** Goal of the exercise **
Pull every line of text from the records below without changing a single character, and omit the pictures from your answer.

(Data entries)
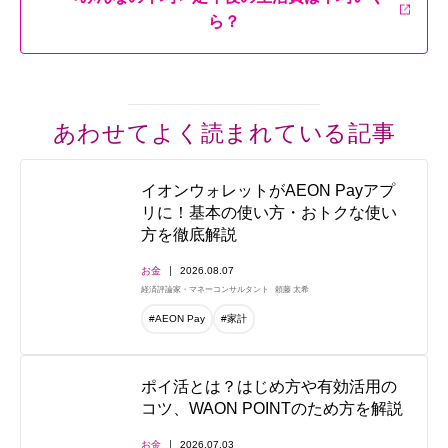
ら？
あわせてよく読まれている記事
イオンウォレットがAEON Payアプ
リに！基本の使い方・おトクな使い
方を徹底解説
お金
2026.08.07
経済評論家・マネーコンサルタント
頼藤 太希
#AEON Pay
#家計
ポイ活とは？はじめ方や有効活用の
コツ、WAON POINTのため方を解説
お金
2026.07.03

** Result **
ら？
あわせてよく読まれている記事
イオンウォレットがAEON Payアプ
リに！基本の使い方・おトクな使い
方を徹底解説
お金
2026.08.07
経済評論家・マネーコンサルタント
頼藤 太希
#AEON Pay
#家計
ポイ活とは？はじめ方や有効活用の
コツ、WAON POINTのため方を解説
お金
2026.07.03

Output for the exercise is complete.